Tuesday, September 20, 2016

Looks Like Wheat to Me...

Is it part of a fairy ring or a noxious fungus?  We do
look at mushrooms in a variety of ways.  
Our lawn is slowly going Oklahoma native.  We don't put any kind of pesticides on our grass and we don't fertilize it either.  And if I am being totally honest, I don't water it either.

I allow the natural rainfall and the dew that likely comes from our neighbors watering to slake the thirst of our lawn. Nature has begun to take its course.

We have some interesting weeds coming up and a great variety of grasses.  This gives the lawn an unkempt uneven look.  If you look at our street, one of these things is not like the other!  As a concession, we do try to keep it short so that it at least looks manicured.

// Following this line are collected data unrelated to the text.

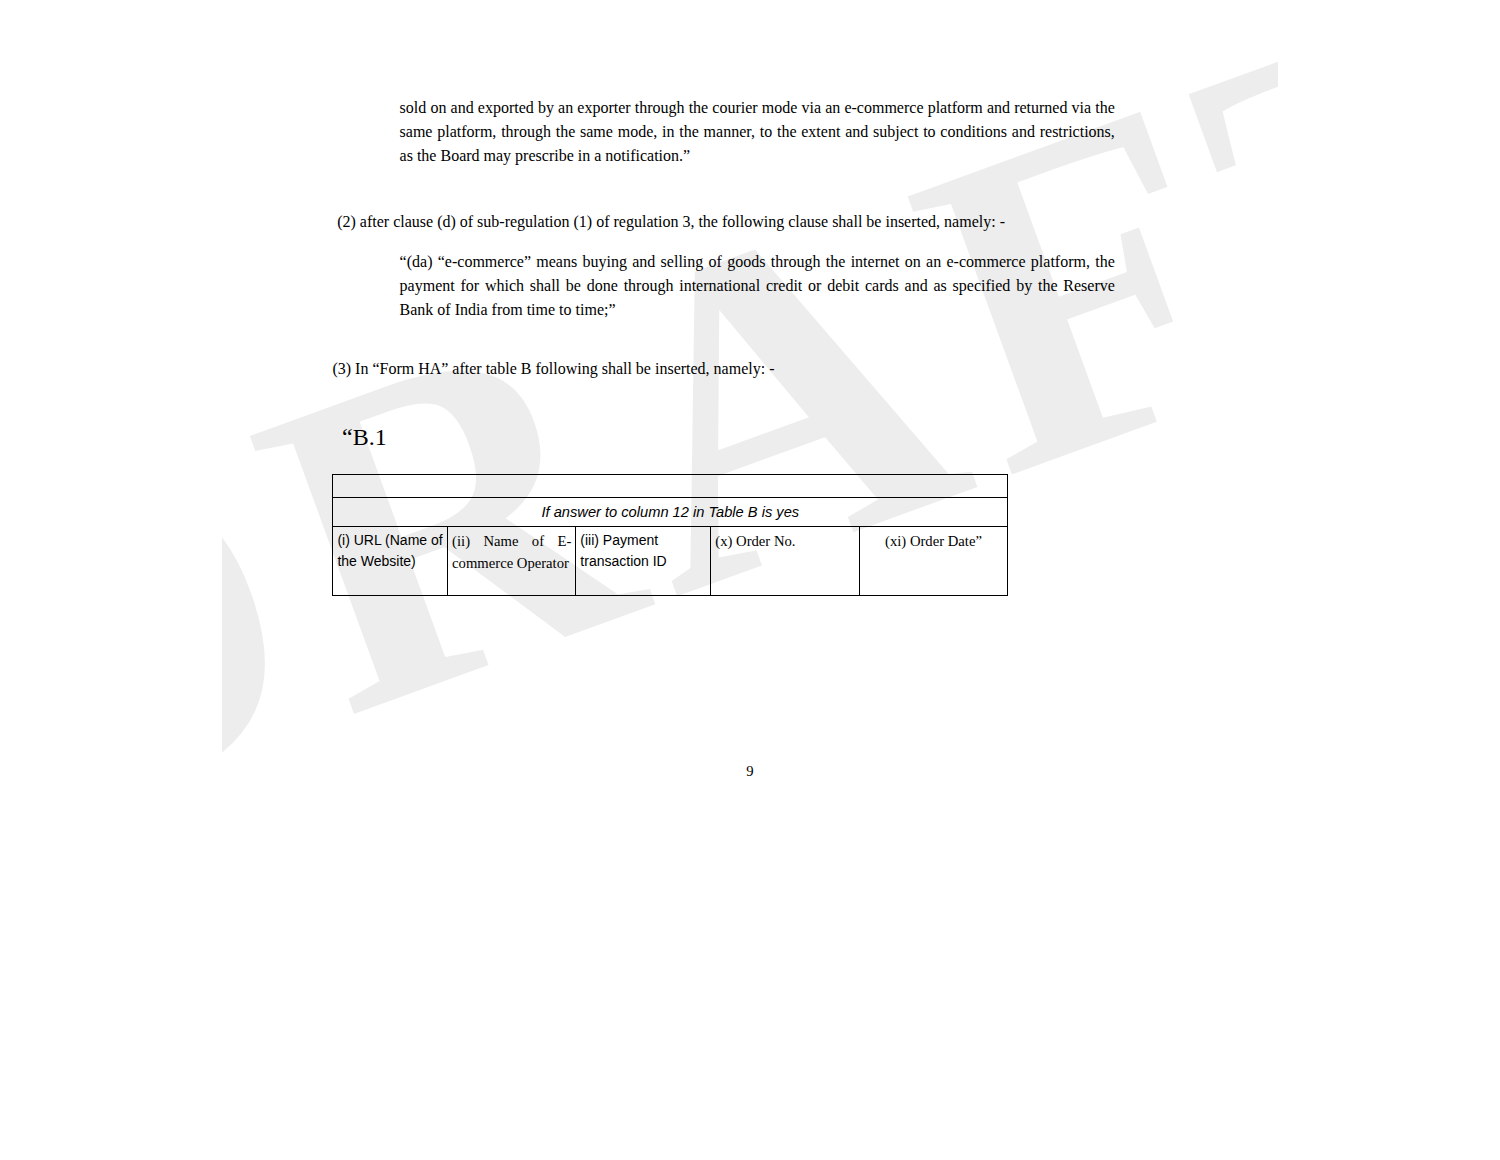DRAFT
sold on and exported by an exporter through the courier mode via an e-commerce platform and returned via the same platform, through the same mode, in the manner, to the extent and subject to conditions and restrictions, as the Board may prescribe in a notification.”
(2) after clause (d) of sub-regulation (1) of regulation 3, the following clause shall be inserted, namely: -
“(da) “e-commerce” means buying and selling of goods through the internet on an e-commerce platform, the payment for which shall be done through international credit or debit cards and as specified by the Reserve Bank of India from time to time;”
(3) In “Form HA” after table B following shall be inserted, namely: -
“B.1
| If answer to column 12 in Table B is yes |
| (i) URL (Name of the Website) | (ii) Name of E- commerce Operator | (iii) Payment transaction ID | (x) Order No. | (xi) Order Date” |
9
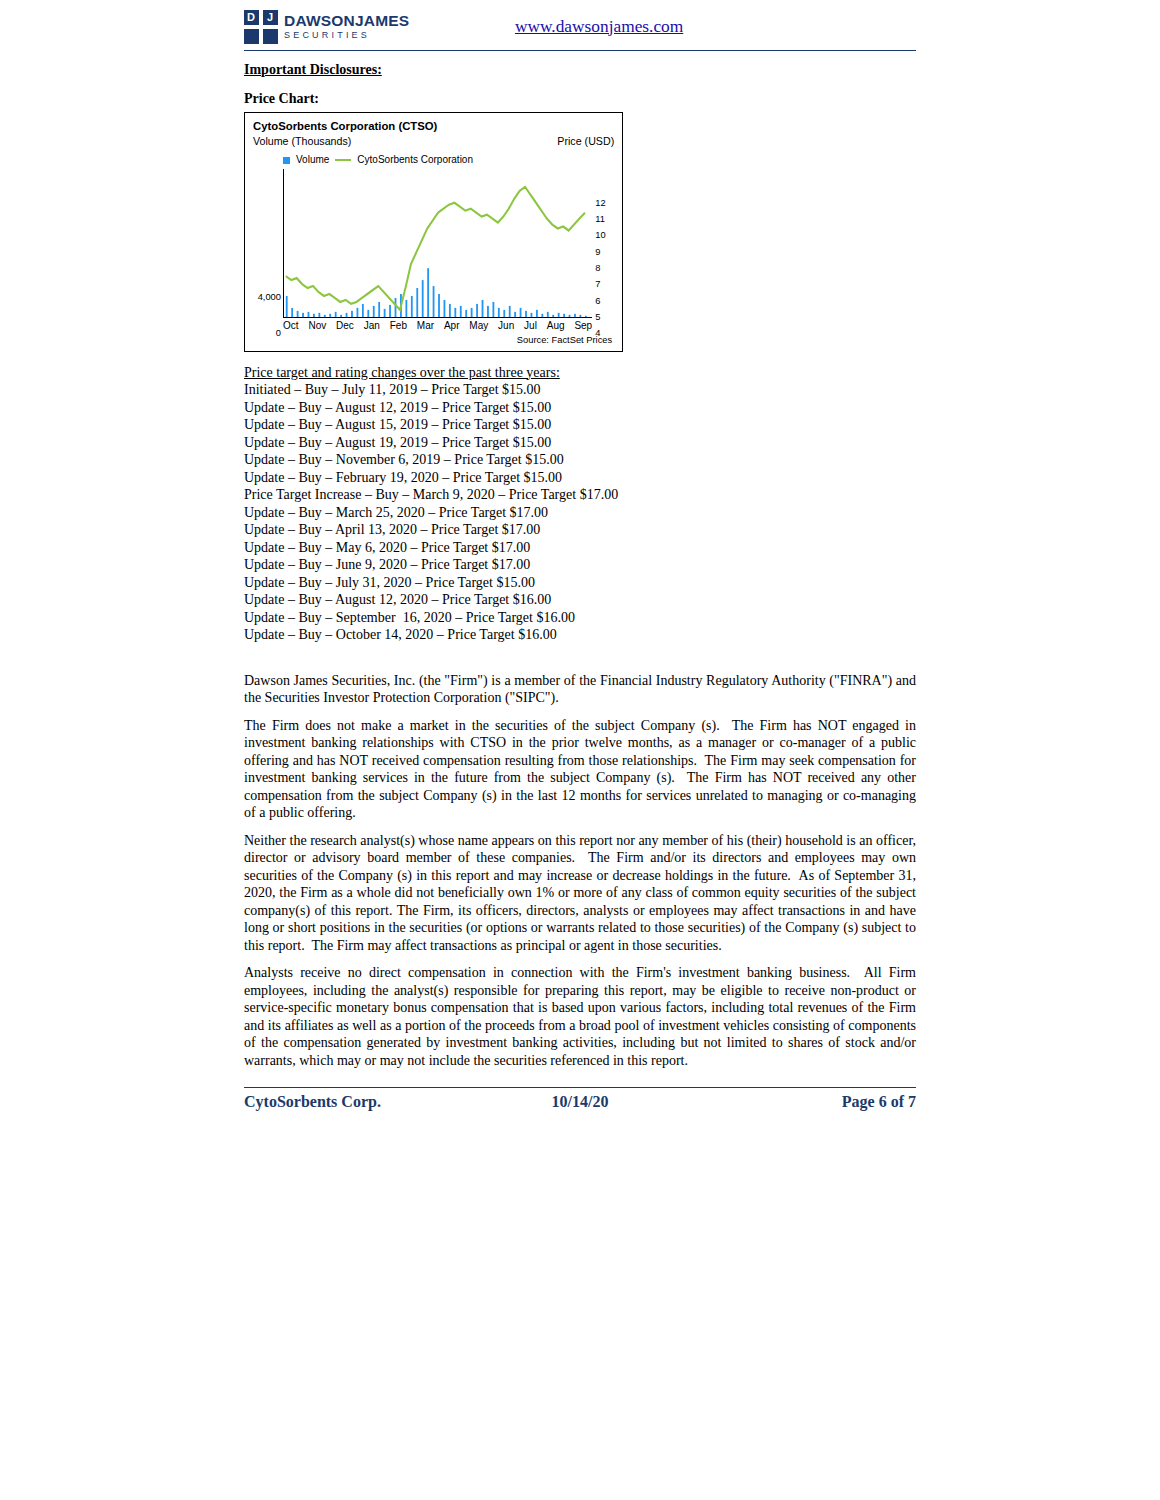DJ
DAWSONJAMES
SECURITIES
www.dawsonjames.com
Important Disclosures:
Price Chart:
CytoSorbents Corporation (CTSO)
Volume (Thousands) Price (USD)
Volume CytoSorbents Corporation
4,000
0
12
11
10
9
8
7
6
5
4
Oct Nov Dec Jan Feb Mar Apr May Jun Jul Aug Sep
Source: FactSet Prices
Price target and rating changes over the past three years:
Initiated – Buy – July 11, 2019 – Price Target $15.00
Update – Buy – August 12, 2019 – Price Target $15.00
Update – Buy – August 15, 2019 – Price Target $15.00
Update – Buy – August 19, 2019 – Price Target $15.00
Update – Buy – November 6, 2019 – Price Target $15.00
Update – Buy – February 19, 2020 – Price Target $15.00
Price Target Increase – Buy – March 9, 2020 – Price Target $17.00
Update – Buy – March 25, 2020 – Price Target $17.00
Update – Buy – April 13, 2020 – Price Target $17.00
Update – Buy – May 6, 2020 – Price Target $17.00
Update – Buy – June 9, 2020 – Price Target $17.00
Update – Buy – July 31, 2020 – Price Target $15.00
Update – Buy – August 12, 2020 – Price Target $16.00
Update – Buy – September 16, 2020 – Price Target $16.00
Update – Buy – October 14, 2020 – Price Target $16.00
Dawson James Securities, Inc. (the "Firm") is a member of the Financial Industry Regulatory Authority ("FINRA") and the Securities Investor Protection Corporation ("SIPC").
The Firm does not make a market in the securities of the subject Company (s). The Firm has NOT engaged in investment banking relationships with CTSO in the prior twelve months, as a manager or co-manager of a public offering and has NOT received compensation resulting from those relationships. The Firm may seek compensation for investment banking services in the future from the subject Company (s). The Firm has NOT received any other compensation from the subject Company (s) in the last 12 months for services unrelated to managing or co-managing of a public offering.
Neither the research analyst(s) whose name appears on this report nor any member of his (their) household is an officer, director or advisory board member of these companies. The Firm and/or its directors and employees may own securities of the Company (s) in this report and may increase or decrease holdings in the future. As of September 31, 2020, the Firm as a whole did not beneficially own 1% or more of any class of common equity securities of the subject company(s) of this report. The Firm, its officers, directors, analysts or employees may affect transactions in and have long or short positions in the securities (or options or warrants related to those securities) of the Company (s) subject to this report. The Firm may affect transactions as principal or agent in those securities.
Analysts receive no direct compensation in connection with the Firm's investment banking business. All Firm employees, including the analyst(s) responsible for preparing this report, may be eligible to receive non-product or service-specific monetary bonus compensation that is based upon various factors, including total revenues of the Firm and its affiliates as well as a portion of the proceeds from a broad pool of investment vehicles consisting of components of the compensation generated by investment banking activities, including but not limited to shares of stock and/or warrants, which may or may not include the securities referenced in this report.
CytoSorbents Corp.
10/14/20
Page 6 of 7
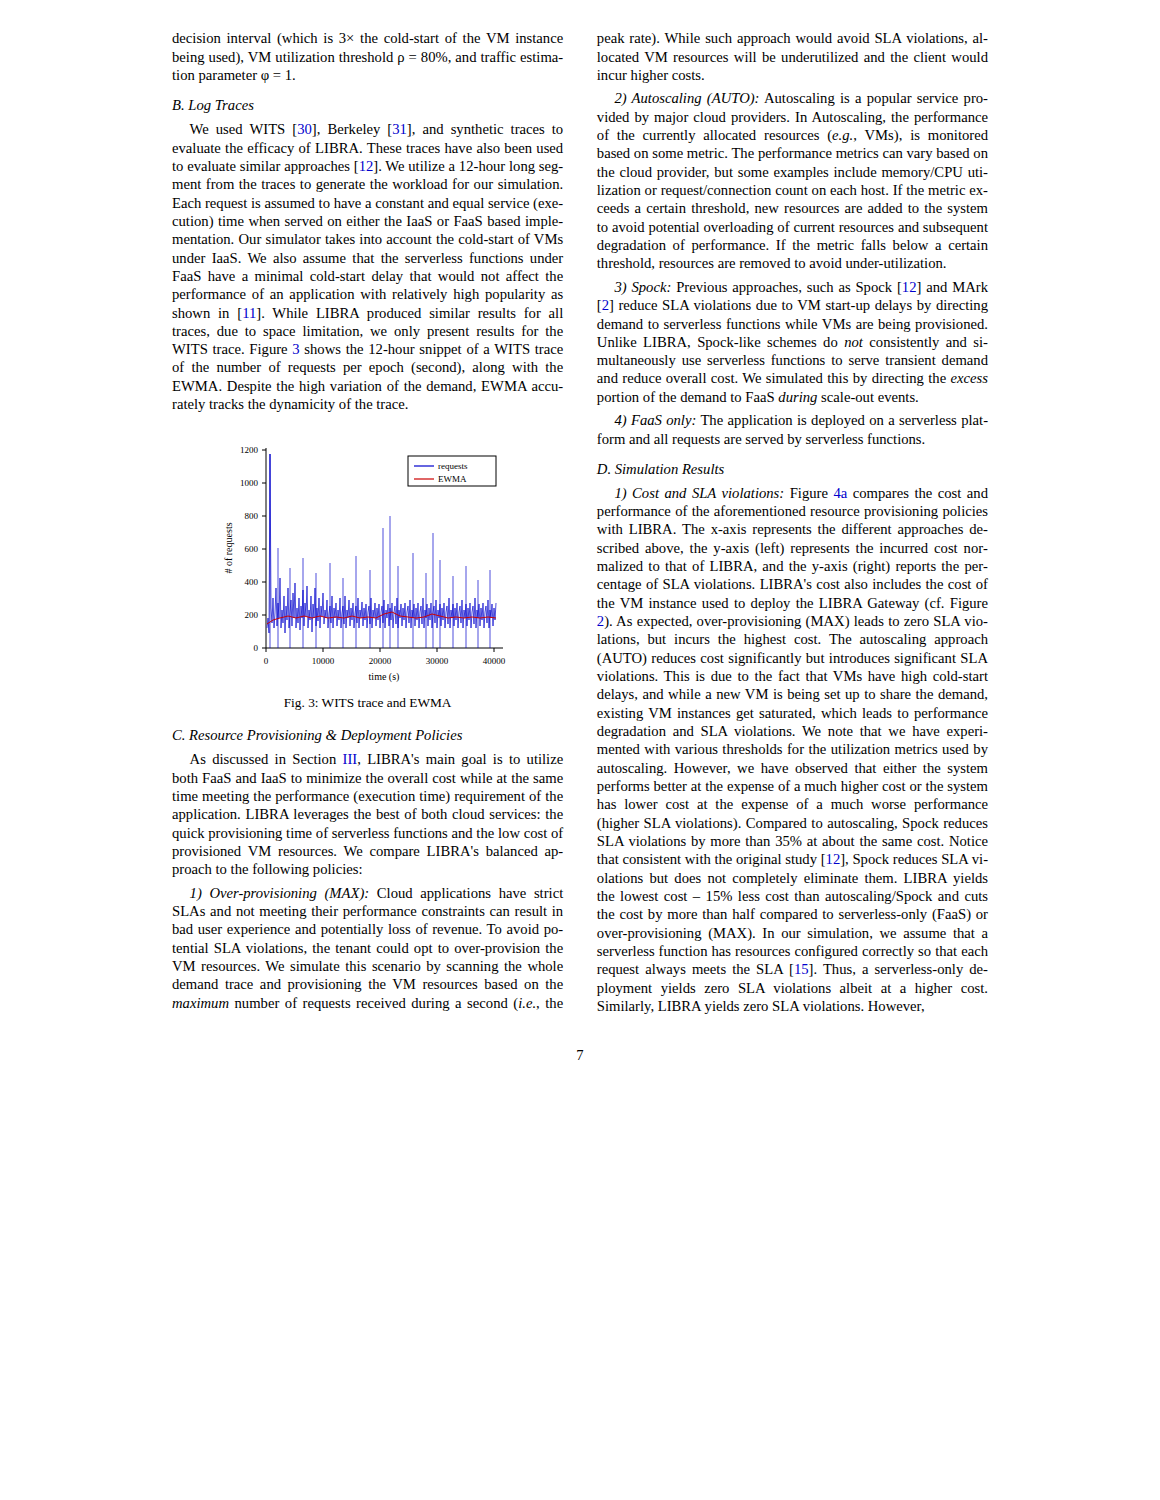decision interval (which is 3× the cold-start of the VM instance being used), VM utilization threshold ρ = 80%, and traffic estimation parameter φ = 1.
B. Log Traces
We used WITS [30], Berkeley [31], and synthetic traces to evaluate the efficacy of LIBRA. These traces have also been used to evaluate similar approaches [12]. We utilize a 12-hour long segment from the traces to generate the workload for our simulation. Each request is assumed to have a constant and equal service (execution) time when served on either the IaaS or FaaS based implementation. Our simulator takes into account the cold-start of VMs under IaaS. We also assume that the serverless functions under FaaS have a minimal cold-start delay that would not affect the performance of an application with relatively high popularity as shown in [11]. While LIBRA produced similar results for all traces, due to space limitation, we only present results for the WITS trace. Figure 3 shows the 12-hour snippet of a WITS trace of the number of requests per epoch (second), along with the EWMA. Despite the high variation of the demand, EWMA accurately tracks the dynamicity of the trace.
0 200 400 600 800 1000 1200 0 10000 20000 30000 40000 time (s) # of requests requests EWMA
Fig. 3: WITS trace and EWMA
C. Resource Provisioning & Deployment Policies
As discussed in Section III, LIBRA's main goal is to utilize both FaaS and IaaS to minimize the overall cost while at the same time meeting the performance (execution time) requirement of the application. LIBRA leverages the best of both cloud services: the quick provisioning time of serverless functions and the low cost of provisioned VM resources. We compare LIBRA's balanced approach to the following policies:
1) Over-provisioning (MAX): Cloud applications have strict SLAs and not meeting their performance constraints can result in bad user experience and potentially loss of revenue. To avoid potential SLA violations, the tenant could opt to over-provision the VM resources. We simulate this scenario by scanning the whole demand trace and provisioning the VM resources based on the maximum number of requests received during a second (i.e., the peak rate). While such approach would avoid SLA violations, allocated VM resources will be underutilized and the client would incur higher costs.
2) Autoscaling (AUTO): Autoscaling is a popular service provided by major cloud providers. In Autoscaling, the performance of the currently allocated resources (e.g., VMs), is monitored based on some metric. The performance metrics can vary based on the cloud provider, but some examples include memory/CPU utilization or request/connection count on each host. If the metric exceeds a certain threshold, new resources are added to the system to avoid potential overloading of current resources and subsequent degradation of performance. If the metric falls below a certain threshold, resources are removed to avoid under-utilization.
3) Spock: Previous approaches, such as Spock [12] and MArk [2] reduce SLA violations due to VM start-up delays by directing demand to serverless functions while VMs are being provisioned. Unlike LIBRA, Spock-like schemes do not consistently and simultaneously use serverless functions to serve transient demand and reduce overall cost. We simulated this by directing the excess portion of the demand to FaaS during scale-out events.
4) FaaS only: The application is deployed on a serverless platform and all requests are served by serverless functions.
D. Simulation Results
1) Cost and SLA violations: Figure 4a compares the cost and performance of the aforementioned resource provisioning policies with LIBRA. The x-axis represents the different approaches described above, the y-axis (left) represents the incurred cost normalized to that of LIBRA, and the y-axis (right) reports the percentage of SLA violations. LIBRA's cost also includes the cost of the VM instance used to deploy the LIBRA Gateway (cf. Figure 2). As expected, over-provisioning (MAX) leads to zero SLA violations, but incurs the highest cost. The autoscaling approach (AUTO) reduces cost significantly but introduces significant SLA violations. This is due to the fact that VMs have high cold-start delays, and while a new VM is being set up to share the demand, existing VM instances get saturated, which leads to performance degradation and SLA violations. We note that we have experimented with various thresholds for the utilization metrics used by autoscaling. However, we have observed that either the system performs better at the expense of a much higher cost or the system has lower cost at the expense of a much worse performance (higher SLA violations). Compared to autoscaling, Spock reduces SLA violations by more than 35% at about the same cost. Notice that consistent with the original study [12], Spock reduces SLA violations but does not completely eliminate them. LIBRA yields the lowest cost – 15% less cost than autoscaling/Spock and cuts the cost by more than half compared to serverless-only (FaaS) or over-provisioning (MAX). In our simulation, we assume that a serverless function has resources configured correctly so that each request always meets the SLA [15]. Thus, a serverless-only deployment yields zero SLA violations albeit at a higher cost. Similarly, LIBRA yields zero SLA violations. However,
7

Merriam-Webster defines a weed as
a plant that is not valued where it is growing and is usually of vigorous growth; especially: one that tends to overgrow or choke out more desirable plants 
 So weeds are really about perspective.

Jesus told a parable about weeds and wheat.  It is really a story about people.  In the parable, we are told to leave the weeds alone and that God will decide which one is which.  In our zeal to pull up the weeds, wheat can get pulled up right along with it.  What this means is that when we make a strong effort to punish or exclude the "wrong kind of people", innocent people accidentally fall under our wrath.

Interestingly enough, Merriam-Webster also defines a weed as
an obnoxious growth, thing, or person
It really is about perspective.  We are more likely to tolerate obnoxiousness if we know or love the person.  Sometimes it even becomes amusing.  Most of the time it is still boorish but we are more likely to cut them slack.

From a Christian perspective, we wonder how we can extend greater perspective (and thus greater hospitality) to those we encounter.  Not just to those visiting us in the pews (which I would hope that we would be really nice to) but to those outside the church walls as well.

It becomes routine for us to accept the neatly manicured lawns because of expectation or societal norms.  But what if God looks at that weed differently?  What if we look again and see that it really is wheat?